Data for this task below:

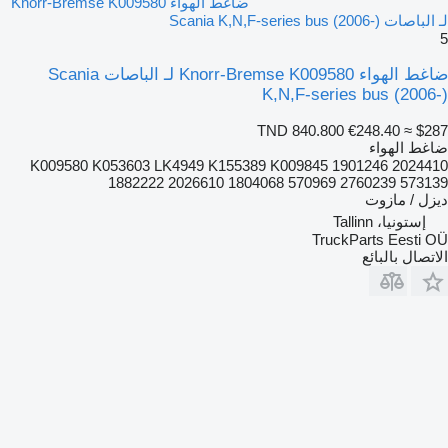
ضاغط الهواء Knorr-Bremse K009580
لـ الباصات Scania K,N,F-series bus (2006-)
5
ضاغط الهواء Knorr-Bremse K009580 لـ الباصات Scania
K,N,F-series bus (2006-)
TND 840.800
€248.40
≈ $287
ضاغط الهواء
K009580 K053603 LK4949 K155389 K009845 1901246 2024410
1882222 2026610 1804068 570969 2760239 573139
ديزل / مازوت
إستونيا، Tallinn
TruckParts Eesti OÜ
الاتصال بالبائع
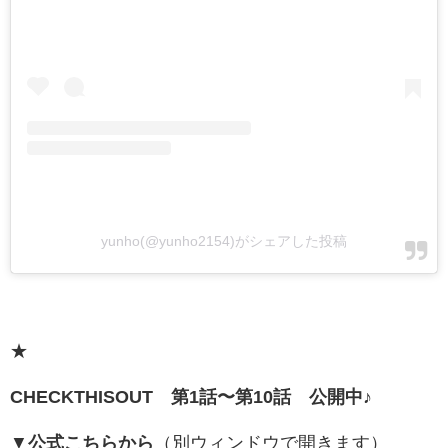
yunho(@yunho2154)がシェアした投稿
★
CHECKTHISOUT 第1話〜第10話 公開中♪
▼
公式こちらから
（別ウィンドウで開きます）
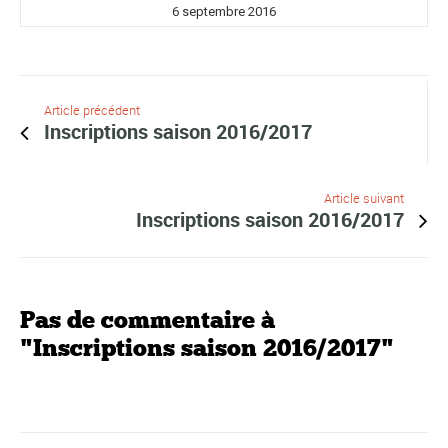
6 septembre 2016
Article précédent
Inscriptions saison 2016/2017
Article suivant
Inscriptions saison 2016/2017
Pas de commentaire à
"Inscriptions saison 2016/2017"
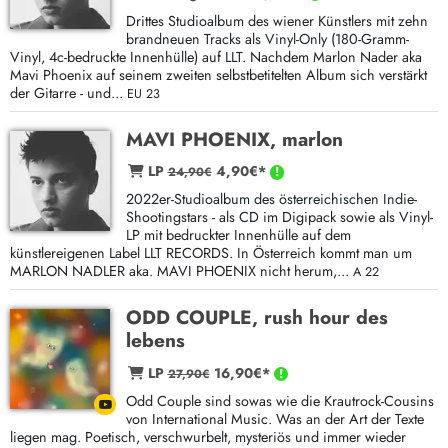
Drittes Studioalbum des wiener Künstlers mit zehn
brandneuen Tracks als Vinyl-Only (180-Gramm-
Vinyl, 4c-bedruckte Innenhülle) auf LLT. Nachdem Marlon Nader aka
Mavi Phoenix auf seinem zweiten selbstbetitelten Album sich verstärkt
der Gitarre - und...
EU 23
MAVI PHOENIX, marlon
LP
4,90€*
24,90€
2022er-Studioalbum des österreichischen Indie-
Shootingstars - als CD im Digipack sowie als Vinyl-
LP mit bedruckter Innenhülle auf dem
künstlereigenen Label LLT RECORDS. In Österreich kommt man um
MARLON NADLER aka. MAVI PHOENIX nicht herum,...
A 22
ODD COUPLE, rush hour des
lebens
LP
16,90€*
27,90€
Odd Couple sind sowas wie die Krautrock-Cousins
von International Music. Was an der Art der Texte
liegen mag. Poetisch, verschwurbelt, mysteriös und immer wieder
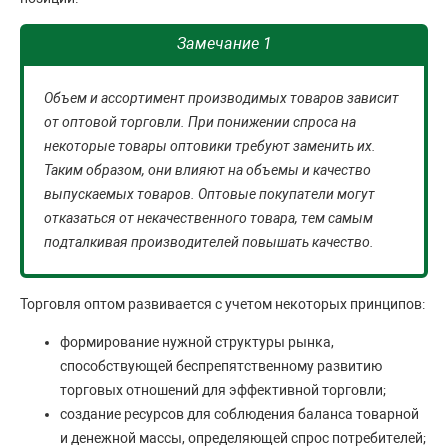
Замечание 1
Объем и ассортимент производимых товаров зависит
от оптовой торговли. При понижении спроса на
некоторые товары оптовики требуют заменить их.
Таким образом, они влияют на объемы и качество
выпускаемых товаров. Оптовые покупатели могут
отказаться от некачественного товара, тем самым
подталкивая производителей повышать качество.
Торговля оптом развивается с учетом некоторых принципов:
формирование нужной структуры рынка,
способствующей беспрепятственному развитию
торговых отношений для эффективной торговли;
создание ресурсов для соблюдения баланса товарной
и денежной массы, определяющей спрос потребителей;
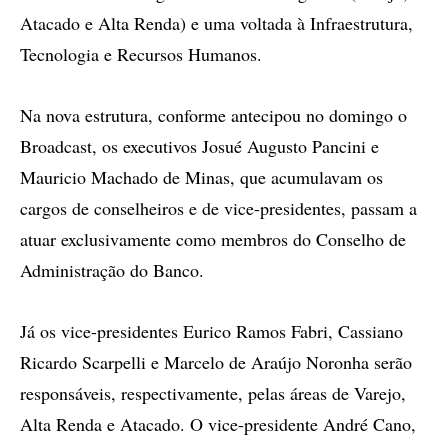
Atacado e Alta Renda) e uma voltada à Infraestrutura,
Tecnologia e Recursos Humanos.
Na nova estrutura, conforme antecipou no domingo o
Broadcast, os executivos Josué Augusto Pancini e
Mauricio Machado de Minas, que acumulavam os
cargos de conselheiros e de vice-presidentes, passam a
atuar exclusivamente como membros do Conselho de
Administração do Banco.
Já os vice-presidentes Eurico Ramos Fabri, Cassiano
Ricardo Scarpelli e Marcelo de Araújo Noronha serão
responsáveis, respectivamente, pelas áreas de Varejo,
Alta Renda e Atacado. O vice-presidente André Cano,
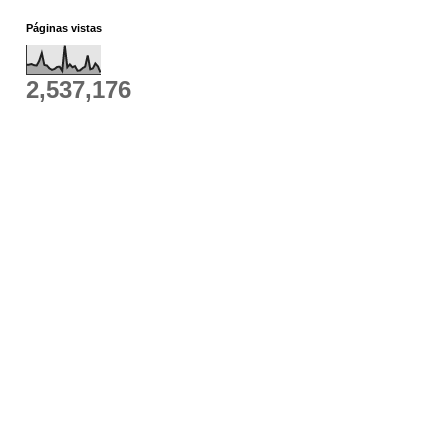
Páginas vistas
2,537,176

End of Data for this task.

Can you render every line of text read from the records above as a numbered list, skipping any blank lines and leaving the pictures out?

Answer to the problem:
1. ضاغط الهواء Knorr-Bremse K009580
2. لـ الباصات Scania K,N,F-series bus (2006-)
3. 5
4. ضاغط الهواء Knorr-Bremse K009580 لـ الباصات Scania
5. K,N,F-series bus (2006-)
6. TND 840.800
7. €248.40
8. ≈ $287
9. ضاغط الهواء
10. K009580 K053603 LK4949 K155389 K009845 1901246 2024410
11. 1882222 2026610 1804068 570969 2760239 573139
12. ديزل / مازوت
13. إستونيا، Tallinn
14. TruckParts Eesti OÜ
15. الاتصال بالبائع
16. yunho(@yunho2154)がシェアした投稿
17. ★
18. CHECKTHISOUT 第1話〜第10話 公開中♪
19. ▼
20. 公式こちらから
21. （別ウィンドウで開きます）
22. 6 septembre 2016
23. Article précédent
24. Inscriptions saison 2016/2017
25. Article suivant
26. Inscriptions saison 2016/2017
27. Pas de commentaire à
28. "Inscriptions saison 2016/2017"
29. Drittes Studioalbum des wiener Künstlers mit zehn
30. brandneuen Tracks als Vinyl-Only (180-Gramm-
31. Vinyl, 4c-bedruckte Innenhülle) auf LLT. Nachdem Marlon Nader aka
32. Mavi Phoenix auf seinem zweiten selbstbetitelten Album sich verstärkt
33. der Gitarre - und...
34. EU 23
35. MAVI PHOENIX, marlon
36. LP
37. 4,90€*
38. 24,90€
39. 2022er-Studioalbum des österreichischen Indie-
40. Shootingstars - als CD im Digipack sowie als Vinyl-
41. LP mit bedruckter Innenhülle auf dem
42. künstlereigenen Label LLT RECORDS. In Österreich kommt man um
43. MARLON NADLER aka. MAVI PHOENIX nicht herum,...
44. A 22
45. ODD COUPLE, rush hour des
46. lebens
47. LP
48. 16,90€*
49. 27,90€
50. Odd Couple sind sowas wie die Krautrock-Cousins
51. von International Music. Was an der Art der Texte
52. liegen mag. Poetisch, verschwurbelt, mysteriös und immer wieder
53. Замечание 1
54. Объем и ассортимент производимых товаров зависит
55. от оптовой торговли. При понижении спроса на
56. некоторые товары оптовики требуют заменить их.
57. Таким образом, они влияют на объемы и качество
58. выпускаемых товаров. Оптовые покупатели могут
59. отказаться от некачественного товара, тем самым
60. подталкивая производителей повышать качество.
61. Торговля оптом развивается с учетом некоторых принципов:
62. формирование нужной структуры рынка,
63. способствующей беспрепятственному развитию
64. торговых отношений для эффективной торговли;
65. создание ресурсов для соблюдения баланса товарной
66. и денежной массы, определяющей спрос потребителей;
67. Atacado e Alta Renda) e uma voltada à Infraestrutura,
68. Tecnologia e Recursos Humanos.
69. Na nova estrutura, conforme antecipou no domingo o
70. Broadcast, os executivos Josué Augusto Pancini e
71. Mauricio Machado de Minas, que acumulavam os
72. cargos de conselheiros e de vice-presidentes, passam a
73. atuar exclusivamente como membros do Conselho de
74. Administração do Banco.
75. Já os vice-presidentes Eurico Ramos Fabri, Cassiano
76. Ricardo Scarpelli e Marcelo de Araújo Noronha serão
77. responsáveis, respectivamente, pelas áreas de Varejo,
78. Alta Renda e Atacado. O vice-presidente André Cano,
79. Páginas vistas
80. 2,537,176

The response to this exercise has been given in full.